Locomotive 241 A 1 compound à grande vitesse avec surchauffeur de vapeur, à quatre essieux couplés, à roues de 1,800 m, bogie à deux essieux à l’avant et essieu porteur à l’arrière de la Compagnie PLM par M. R. Vallantin, Ingénieur en chef du matériel et de la traction

Planche et figures de l’article

Préambule

La Compagnie PLM a mis en service en Février 1925, une locomotive à quatre essieux accouplés, à roues de 1,800 m, placés entre un bogie à l’avant et un bissel à l’arrière. Cette locomotive (Figure 1) a été désignée 241 A 1.

Le parcours qu’elle a fourni était, au 1er janvier 1926, de 34 658 kilomètres. Les résultats qu’elle donne sont bien ceux qu’on escomptait. L’intérêt d’étudier une unité de ce type est apparu au PLM au cours du deuxième trimestre 1921.

L’effectif des locomotives 231 (Pacific) étant, à ce moment, un peu insuffisant, on avait été conduit à utiliser des locomotives 141 (Mikado) pour la remorque, entre Paris et Dijon, de certains express lourds. Ces 141 ont des chaudières identiques à celles des 231. Leur poids adhérent est de 70 tonnes, supérieur de 14,500 t à celui des 231. Le diamètre de leurs roues motrices est de 1,65 m. Les diamètres de leurs cylindres et les courses de leurs pistons sont donnés dans le tableau 1 en regard de ceux des 231.

On put se rendre compte, au cours de la remorque de ces express lourds, ayant d’assez nombreux arrêts, que les 141 avaient, pour les reprises de vitesse, une supériorité très marquée sur les 231, surtout en rampe, et que cette supériorité devait être attribuée plus encore à leur poids adhérent qu’à leurs plus gros cylindres. On constata d’autre part qu’elles pouvaient soutenir et même dépasser la vitesse de 90 km/h. Cela établissait que l’emploi de quatre essieux couplés n’était pas incompatible avec la réalisation de grandes vitesses. On en conclut qu’on pouvait parfaitement envisager la construction d’une locomotive 241 qui donnerait, en palier, à très peu près, la même vitesse qu’une 231, mais posséderait, du fait de son essieu moteur supplémentaire, une adhérence qui fait incontestablement défaut aux 231 pour les reprises de vitesse surtout en rampe.

**TRAVAIL À FAIRE**
a - Répondez à ces questions à partir du texte sur la locomotive 241 A 1 :
(i) En quel mois et en quelle année la locomotive a-t-elle été mise en service ?
(ii) Combien de kilomètres avait-elle parcourus au 1er janvier 1926 ?
(iii) Quel est le diamètre des roues motrices des locomotives 141 ?
b - Traduisez en anglais cette phrase du texte sur la locomotive 241 A 1 : « Ces 141 ont des chaudières identiques à celles des 231. »
c - D'après le texte sur la locomotive 241 A 1, dites si chaque affirmation est juste (oui ou non) et citez les mots du texte qui le montrent :
(i) Les locomotives 141 pouvaient rouler à plus de 90 km/h.
(ii) Le poids adhérent des 141 est plus faible que celui des 231.
(iii) Le PLM a commencé à s'intéresser à ce type de locomotive en 1925.

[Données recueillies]
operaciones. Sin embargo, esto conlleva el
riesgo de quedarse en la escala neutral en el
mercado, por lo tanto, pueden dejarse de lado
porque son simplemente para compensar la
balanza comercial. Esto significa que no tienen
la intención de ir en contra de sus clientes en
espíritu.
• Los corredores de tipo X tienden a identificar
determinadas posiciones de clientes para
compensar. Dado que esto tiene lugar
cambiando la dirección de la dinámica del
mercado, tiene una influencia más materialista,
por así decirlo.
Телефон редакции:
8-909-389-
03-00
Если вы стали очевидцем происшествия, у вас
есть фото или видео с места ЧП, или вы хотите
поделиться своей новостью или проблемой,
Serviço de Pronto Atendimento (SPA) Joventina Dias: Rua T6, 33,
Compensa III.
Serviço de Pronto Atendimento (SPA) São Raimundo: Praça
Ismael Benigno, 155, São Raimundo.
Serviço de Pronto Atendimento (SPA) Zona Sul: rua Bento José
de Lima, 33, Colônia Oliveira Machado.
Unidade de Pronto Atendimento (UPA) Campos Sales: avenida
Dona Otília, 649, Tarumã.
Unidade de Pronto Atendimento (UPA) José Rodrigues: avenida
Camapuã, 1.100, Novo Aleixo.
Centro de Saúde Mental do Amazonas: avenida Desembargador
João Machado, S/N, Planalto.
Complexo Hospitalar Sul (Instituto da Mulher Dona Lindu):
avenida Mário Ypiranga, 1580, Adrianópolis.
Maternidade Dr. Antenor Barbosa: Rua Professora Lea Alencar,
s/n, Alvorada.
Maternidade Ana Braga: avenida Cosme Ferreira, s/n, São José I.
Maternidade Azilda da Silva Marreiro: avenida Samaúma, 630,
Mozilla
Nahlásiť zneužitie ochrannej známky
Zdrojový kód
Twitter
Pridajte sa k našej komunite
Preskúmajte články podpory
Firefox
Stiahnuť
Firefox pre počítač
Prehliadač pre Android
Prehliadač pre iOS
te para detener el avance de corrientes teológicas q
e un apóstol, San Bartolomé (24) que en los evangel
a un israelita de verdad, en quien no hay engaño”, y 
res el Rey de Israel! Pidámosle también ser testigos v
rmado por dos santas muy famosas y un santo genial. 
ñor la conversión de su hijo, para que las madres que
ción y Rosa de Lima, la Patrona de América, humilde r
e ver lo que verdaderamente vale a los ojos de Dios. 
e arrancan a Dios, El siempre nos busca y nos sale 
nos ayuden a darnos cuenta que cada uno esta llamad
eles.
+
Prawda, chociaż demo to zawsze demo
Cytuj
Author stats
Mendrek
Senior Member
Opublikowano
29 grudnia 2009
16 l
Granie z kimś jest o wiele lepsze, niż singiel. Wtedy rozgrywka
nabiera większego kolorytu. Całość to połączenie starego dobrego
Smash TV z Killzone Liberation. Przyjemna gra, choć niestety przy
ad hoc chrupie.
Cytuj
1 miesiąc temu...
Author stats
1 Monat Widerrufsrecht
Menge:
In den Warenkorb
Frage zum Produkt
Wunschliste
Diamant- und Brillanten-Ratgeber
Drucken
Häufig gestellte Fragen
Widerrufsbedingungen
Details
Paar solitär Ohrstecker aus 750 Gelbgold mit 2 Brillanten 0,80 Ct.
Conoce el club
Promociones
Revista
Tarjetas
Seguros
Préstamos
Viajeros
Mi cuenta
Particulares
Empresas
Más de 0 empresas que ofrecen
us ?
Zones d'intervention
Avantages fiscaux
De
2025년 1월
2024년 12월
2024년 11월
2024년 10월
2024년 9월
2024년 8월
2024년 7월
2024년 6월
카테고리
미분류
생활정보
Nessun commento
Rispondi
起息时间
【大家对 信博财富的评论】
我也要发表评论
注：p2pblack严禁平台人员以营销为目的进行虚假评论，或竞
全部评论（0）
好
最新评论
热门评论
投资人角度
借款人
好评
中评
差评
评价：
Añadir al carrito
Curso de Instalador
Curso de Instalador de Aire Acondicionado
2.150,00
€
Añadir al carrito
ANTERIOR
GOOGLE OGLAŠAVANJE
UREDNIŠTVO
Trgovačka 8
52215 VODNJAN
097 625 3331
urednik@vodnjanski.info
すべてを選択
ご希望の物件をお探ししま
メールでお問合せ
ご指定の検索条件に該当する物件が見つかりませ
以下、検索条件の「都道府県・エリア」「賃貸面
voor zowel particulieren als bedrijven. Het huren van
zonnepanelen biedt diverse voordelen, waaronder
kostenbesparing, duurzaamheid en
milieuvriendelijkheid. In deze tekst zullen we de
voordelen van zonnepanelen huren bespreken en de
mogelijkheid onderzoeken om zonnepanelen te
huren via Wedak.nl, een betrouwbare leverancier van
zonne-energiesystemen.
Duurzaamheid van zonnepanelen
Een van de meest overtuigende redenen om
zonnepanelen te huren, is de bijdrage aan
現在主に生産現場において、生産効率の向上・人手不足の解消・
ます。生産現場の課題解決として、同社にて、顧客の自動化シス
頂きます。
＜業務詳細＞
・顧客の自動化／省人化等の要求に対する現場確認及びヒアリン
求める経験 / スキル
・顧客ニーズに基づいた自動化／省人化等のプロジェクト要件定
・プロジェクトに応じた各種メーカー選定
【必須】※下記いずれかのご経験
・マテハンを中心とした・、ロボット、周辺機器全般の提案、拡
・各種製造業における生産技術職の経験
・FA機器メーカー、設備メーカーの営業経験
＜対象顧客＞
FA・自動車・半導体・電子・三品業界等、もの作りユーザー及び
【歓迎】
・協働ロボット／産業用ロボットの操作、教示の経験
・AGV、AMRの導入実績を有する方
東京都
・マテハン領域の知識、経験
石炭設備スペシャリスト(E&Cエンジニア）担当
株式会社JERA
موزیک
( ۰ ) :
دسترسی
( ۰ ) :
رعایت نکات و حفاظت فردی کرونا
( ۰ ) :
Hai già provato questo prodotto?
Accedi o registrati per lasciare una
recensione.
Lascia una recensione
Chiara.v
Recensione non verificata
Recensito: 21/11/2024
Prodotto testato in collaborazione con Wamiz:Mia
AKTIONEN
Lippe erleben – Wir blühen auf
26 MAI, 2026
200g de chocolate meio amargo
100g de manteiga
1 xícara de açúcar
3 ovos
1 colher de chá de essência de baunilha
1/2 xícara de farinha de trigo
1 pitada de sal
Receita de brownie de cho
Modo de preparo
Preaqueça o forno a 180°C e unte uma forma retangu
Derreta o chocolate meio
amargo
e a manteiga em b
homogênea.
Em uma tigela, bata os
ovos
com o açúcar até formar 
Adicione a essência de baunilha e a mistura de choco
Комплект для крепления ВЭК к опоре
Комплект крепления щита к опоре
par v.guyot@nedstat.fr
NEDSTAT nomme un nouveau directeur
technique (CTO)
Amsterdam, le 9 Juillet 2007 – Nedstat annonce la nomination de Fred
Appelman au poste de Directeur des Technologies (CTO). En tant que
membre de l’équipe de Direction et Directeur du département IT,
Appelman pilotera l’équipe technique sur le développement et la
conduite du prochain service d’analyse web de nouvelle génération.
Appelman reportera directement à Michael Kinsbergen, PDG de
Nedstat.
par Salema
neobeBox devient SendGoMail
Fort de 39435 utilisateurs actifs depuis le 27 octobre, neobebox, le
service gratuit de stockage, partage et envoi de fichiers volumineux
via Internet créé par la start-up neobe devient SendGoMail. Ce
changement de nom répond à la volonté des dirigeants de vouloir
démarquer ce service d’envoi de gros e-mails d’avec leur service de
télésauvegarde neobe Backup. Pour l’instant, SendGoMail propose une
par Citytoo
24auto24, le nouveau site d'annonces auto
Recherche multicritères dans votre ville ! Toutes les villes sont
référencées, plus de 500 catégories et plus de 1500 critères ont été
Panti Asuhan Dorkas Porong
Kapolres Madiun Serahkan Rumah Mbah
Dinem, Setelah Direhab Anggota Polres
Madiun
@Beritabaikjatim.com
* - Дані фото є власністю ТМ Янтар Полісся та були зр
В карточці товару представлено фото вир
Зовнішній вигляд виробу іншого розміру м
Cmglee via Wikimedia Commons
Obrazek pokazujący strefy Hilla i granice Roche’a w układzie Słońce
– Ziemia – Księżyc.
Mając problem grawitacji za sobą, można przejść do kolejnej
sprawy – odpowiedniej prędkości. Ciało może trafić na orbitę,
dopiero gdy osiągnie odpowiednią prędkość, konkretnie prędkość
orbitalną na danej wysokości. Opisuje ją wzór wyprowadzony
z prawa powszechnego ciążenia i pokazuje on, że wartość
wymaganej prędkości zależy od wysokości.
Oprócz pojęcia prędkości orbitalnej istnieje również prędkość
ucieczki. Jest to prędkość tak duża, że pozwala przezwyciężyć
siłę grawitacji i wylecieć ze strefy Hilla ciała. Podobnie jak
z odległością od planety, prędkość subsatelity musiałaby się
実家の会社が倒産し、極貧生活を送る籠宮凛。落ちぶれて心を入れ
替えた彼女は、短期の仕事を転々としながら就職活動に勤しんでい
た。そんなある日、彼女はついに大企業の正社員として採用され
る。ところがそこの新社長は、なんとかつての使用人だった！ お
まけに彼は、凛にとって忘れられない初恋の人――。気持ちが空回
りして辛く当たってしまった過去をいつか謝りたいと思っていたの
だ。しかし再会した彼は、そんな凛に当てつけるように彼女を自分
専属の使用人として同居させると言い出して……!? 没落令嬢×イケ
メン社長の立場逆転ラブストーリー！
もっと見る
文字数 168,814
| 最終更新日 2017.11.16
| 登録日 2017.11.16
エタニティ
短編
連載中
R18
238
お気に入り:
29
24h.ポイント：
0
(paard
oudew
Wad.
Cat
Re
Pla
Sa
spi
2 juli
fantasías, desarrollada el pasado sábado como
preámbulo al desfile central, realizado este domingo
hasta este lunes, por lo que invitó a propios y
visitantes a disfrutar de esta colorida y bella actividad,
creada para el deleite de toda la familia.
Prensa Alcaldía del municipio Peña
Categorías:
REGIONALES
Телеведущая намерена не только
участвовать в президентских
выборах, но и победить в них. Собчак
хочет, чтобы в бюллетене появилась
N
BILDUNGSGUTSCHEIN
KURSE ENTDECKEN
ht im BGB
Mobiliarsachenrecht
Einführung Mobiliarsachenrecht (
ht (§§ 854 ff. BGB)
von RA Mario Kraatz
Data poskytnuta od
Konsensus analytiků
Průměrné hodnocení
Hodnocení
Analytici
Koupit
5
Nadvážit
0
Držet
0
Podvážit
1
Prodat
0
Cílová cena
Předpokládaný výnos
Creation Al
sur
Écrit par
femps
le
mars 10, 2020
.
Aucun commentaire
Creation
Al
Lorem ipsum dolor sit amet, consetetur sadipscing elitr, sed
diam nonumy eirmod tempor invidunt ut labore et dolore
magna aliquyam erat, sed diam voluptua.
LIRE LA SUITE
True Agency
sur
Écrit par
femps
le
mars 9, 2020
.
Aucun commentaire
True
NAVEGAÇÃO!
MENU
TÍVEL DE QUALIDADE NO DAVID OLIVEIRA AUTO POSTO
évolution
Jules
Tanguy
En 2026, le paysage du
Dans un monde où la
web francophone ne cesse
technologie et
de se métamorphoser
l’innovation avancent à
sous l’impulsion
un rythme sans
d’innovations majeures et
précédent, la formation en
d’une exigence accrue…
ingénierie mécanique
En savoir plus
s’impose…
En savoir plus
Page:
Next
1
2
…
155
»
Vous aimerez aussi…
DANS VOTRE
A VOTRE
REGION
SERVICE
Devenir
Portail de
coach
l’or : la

**RÉPONSES DONNÉES**
a -
(i) En février 1925.
(ii) 34 658 kilomètres.
(iii) 1,65 m.

b - These 141s have boilers identical to those of the 231s.

c -
(i) Oui : « elles pouvaient soutenir et même dépasser la vitesse de 90 km/h ».
(ii) Non : « Leur poids adhérent est de 70 tonnes, supérieur de 14,500 t à celui des 231. »
(iii) Non : « L’intérêt d’étudier une unité de ce type est apparu au PLM au cours du deuxième trimestre 1921. »